Ma reprise de l'enseignement approchant, j'ai décidé de me préoccuper pleinement des sciences cognitives applicables à l'enseignement des Lettres. Malheureusement, je n'ai rien trouvé concernant l'enseignement du français et de la littérature. Je me suis alors concentrée sur l'existence de l'ouvrage de Stanislas Dehaene, professeur au Collège de France mais aussi président du conseil scientifique de l'Education Nationale, ce qui en fait une source sûre pour l'application du résultat de ses recherches à l'enseignement.
L'ouvrage est daté de 2007, soit il y a bientôt vingt ans ; à notre époque les découvertes scientifiques ont un élan exponentiel et depuis nous avons bien des nouveaux éléments concernant les neurosciences. Néanmoins, ce livre reste solide dans son domaine et jette les bases du fonctionnement du cerveau lisant. L'ensemble de l'ouvrage est construit de manière pédagogique : sa structure est progressive, le vocabulaire est accessible et il est garni d'illustrations colorées appuyant le propos car elles montrent les résultats de recherches scientifiques en rapport avec le sujet. L'auteur commence par expliquer comment l'information arrive à notre cerveau et surtout les principes de leur décodage, puis il affine progressivement chacune des étapes. Il synthétise les résultats des différents domaines de recherche en sciences cognitives, il les rassemble : paléoanthropologie, observations éthologiques sur les grands singes, tests neuroscientifiques chez les humains à tout âge, chez divers animaux, observations cliniques chez les patients présentant des lésions impliquant la parole et la lecture, statistiques scolaires. Le statut de Stanislas Dehaene, formé en mathématiques et docteur en psychologie lui confère une vue pluridisciplinaire large des neurosciences.

D'après les recherches, nous savons donc que la reconnaissance des caractères se fait de manière instantanée. Seuls les neurones concernés s'activent. Le traitement se fait de manière pyramidale : contraste, barres, lettres, groupes de lettres, association à des sons, puis sens. Le traitement est géré par des neurones, chacun spécialisés dans la reconnaissance d'un élément. Concernant la lecture, la reconnaissance des lettres a lieu dans la zone occipito-temporale ventrale gauche du cerveau (arrière gauche pour simplifier). Le déficit de lecture handicapant les dyslexiques proviendrait de la désorganisation des neurones de cette zone. Grâce à ces conclusions, l'auteur met en avant les méthodes d'apprentissage de la lecture les plus adéquats car ils correspondent aux mécanismes cérébraux et à son développement dans l'enfance.

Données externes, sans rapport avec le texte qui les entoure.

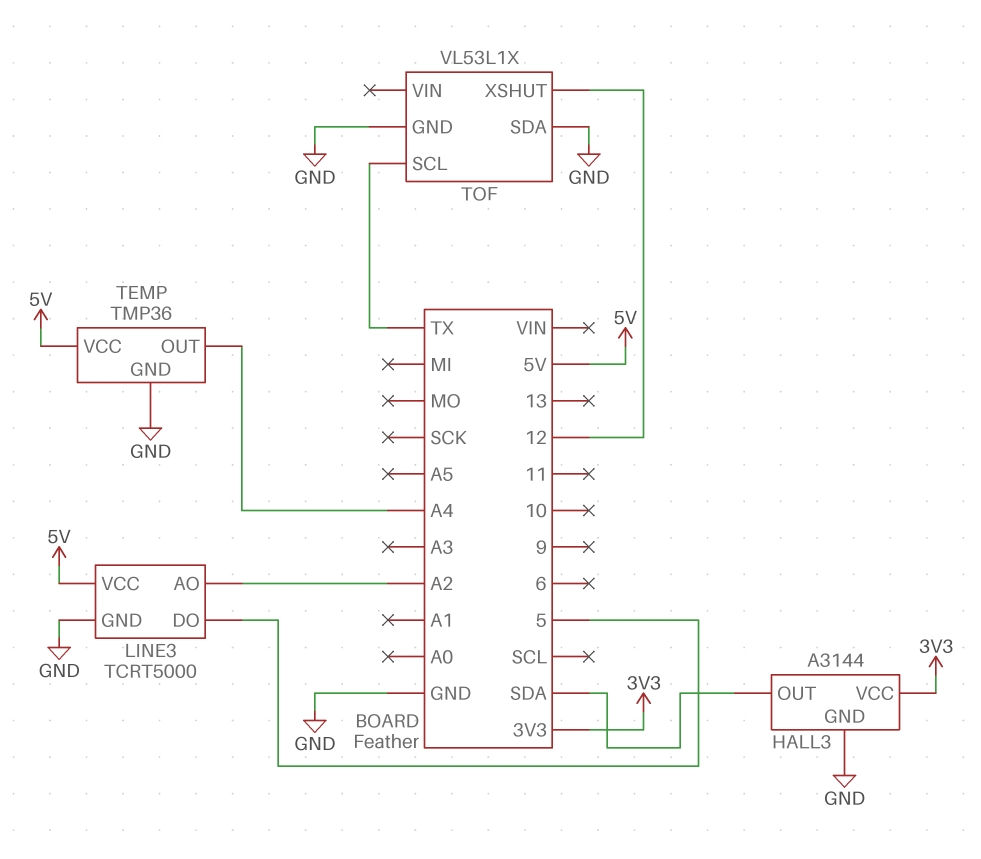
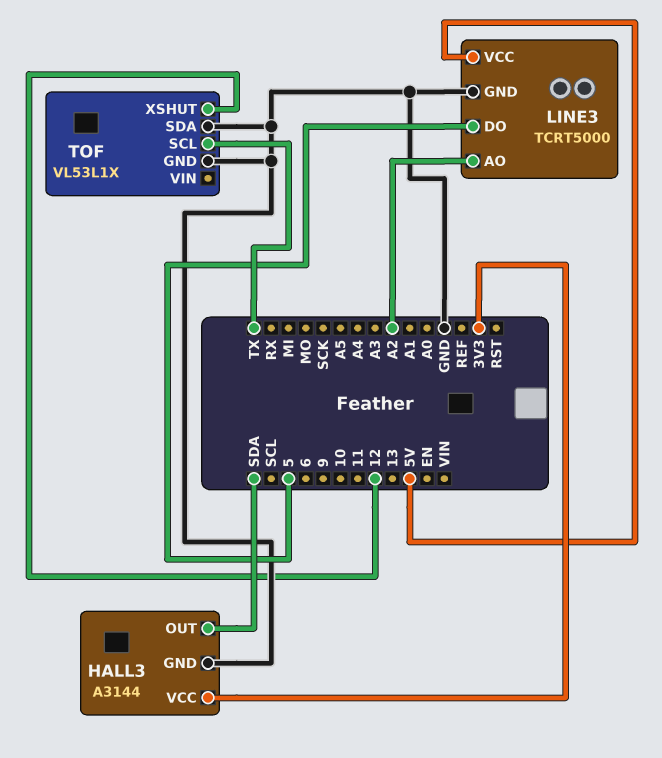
TEMP: TMP36 -> none
TEMP pin GND: GND -> none
TEMP pin OUT: A4 -> none
TEMP pin VCC: 5V -> none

Stanislas Dehaene n'hésite pas à formuler des spéculations audacieuses concernant le fonctionnement cérébral de la lecture, par exemple sur le fonctionnement pyramidal ou les neurones «bigrammes». Il rassemble les meilleurs arguments en faveur de ses théories, même si ces arguments ne sont pas des preuves : il assume ses spéculations car dans l'Histoire des sciences, elles sont nombreuses à avoir été des précurseurs de grandes découvertes bien prouvées par la suite. Il s'engage également politiquement dans les méthodes à privilégier dans l'Éducation Nationale: abandon de de la méthode globale, rééducation des dyslexiques, étapes d'apprentissage et exercices à privilégier en classe.
L'ouvrage est donc un bon point de départ pour toute personne qui désirerait comprendre la fonctionnement du cerveau et entrevoir une nouvelle approche de l'enseignement.